Excerpts from a dataset
____
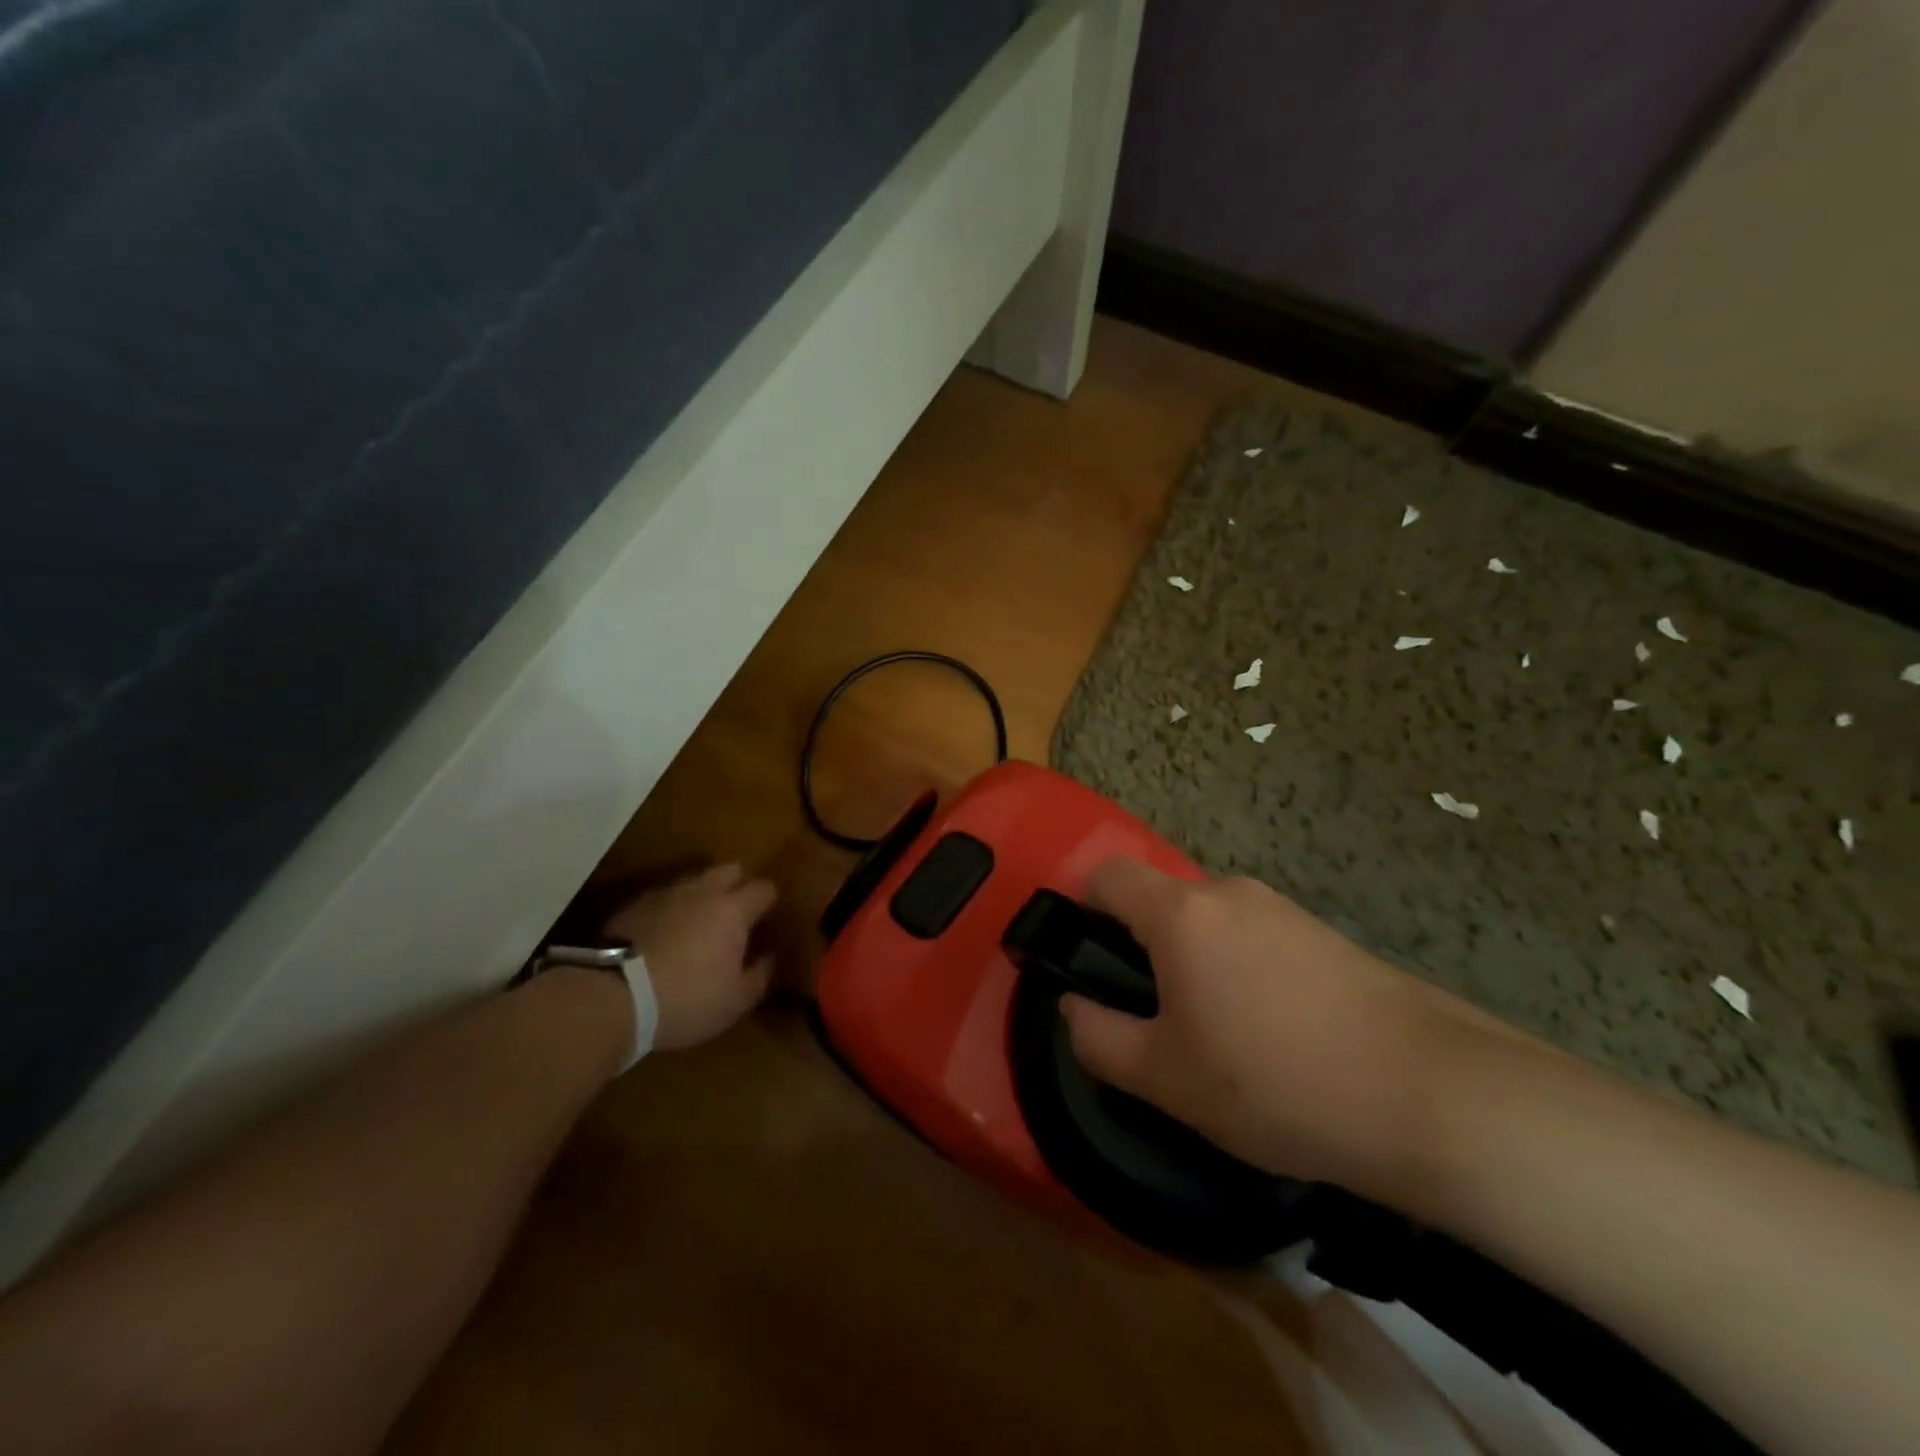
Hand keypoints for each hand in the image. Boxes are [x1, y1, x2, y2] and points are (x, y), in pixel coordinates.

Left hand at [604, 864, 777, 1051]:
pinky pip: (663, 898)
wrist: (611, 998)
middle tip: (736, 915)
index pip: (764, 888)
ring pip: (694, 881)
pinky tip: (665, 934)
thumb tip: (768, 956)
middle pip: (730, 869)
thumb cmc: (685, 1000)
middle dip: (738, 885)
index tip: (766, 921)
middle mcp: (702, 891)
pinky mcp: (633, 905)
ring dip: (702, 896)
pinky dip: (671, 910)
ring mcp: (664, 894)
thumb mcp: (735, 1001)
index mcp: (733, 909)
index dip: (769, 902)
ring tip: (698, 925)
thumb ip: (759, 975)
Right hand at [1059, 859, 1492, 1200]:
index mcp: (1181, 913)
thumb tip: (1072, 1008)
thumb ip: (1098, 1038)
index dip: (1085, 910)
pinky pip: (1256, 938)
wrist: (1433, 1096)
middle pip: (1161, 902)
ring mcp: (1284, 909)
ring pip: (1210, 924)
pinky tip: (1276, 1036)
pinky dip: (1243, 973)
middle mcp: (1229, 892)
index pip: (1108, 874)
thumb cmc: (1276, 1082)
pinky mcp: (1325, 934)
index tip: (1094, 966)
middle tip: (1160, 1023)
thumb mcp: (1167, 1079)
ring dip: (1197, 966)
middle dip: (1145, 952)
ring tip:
____
The span to give again runs from the line with "thumb tip: (768, 956)" through the last line of the records above; reproduce it exactly and nothing more.

:: Answer box ::
thumb tip: (768, 956)
middle pip: (730, 869)
thumb cmc: (685, 1000)
middle dip: (738, 885)
index tip: (766, 921)
middle mcp: (702, 891)
pinky mcp: (633, 905)
ring dip: (702, 896)
pinky dip: (671, 910)
ring mcp: (664, 894)
thumb mcp: (735, 1001)
index mcp: (733, 909)
index dip: (769, 902)
ring tip: (698, 925)
thumb ip: (759, 975)
Right hand at [1059, 859, 1492, 1200]:
index mcp: (1181, 913)
thumb tip: (1072, 1008)
thumb ip: (1098, 1038)
index dip: (1085, 910)
pinky pip: (1256, 938)
wrist: (1433, 1096)
middle pip: (1161, 902)
ring mcp: (1284, 909)
ring pip: (1210, 924)
pinky tip: (1276, 1036)
pinky dip: (1243, 973)
middle mcp: (1229, 892)
index pip: (1108, 874)
thumb cmc: (1276, 1082)
pinky mcp: (1325, 934)
index tip: (1094, 966)
middle tip: (1160, 1023)
thumb mcp: (1167, 1079)
ring dip: (1197, 966)
middle dip: (1145, 952)
ring tip:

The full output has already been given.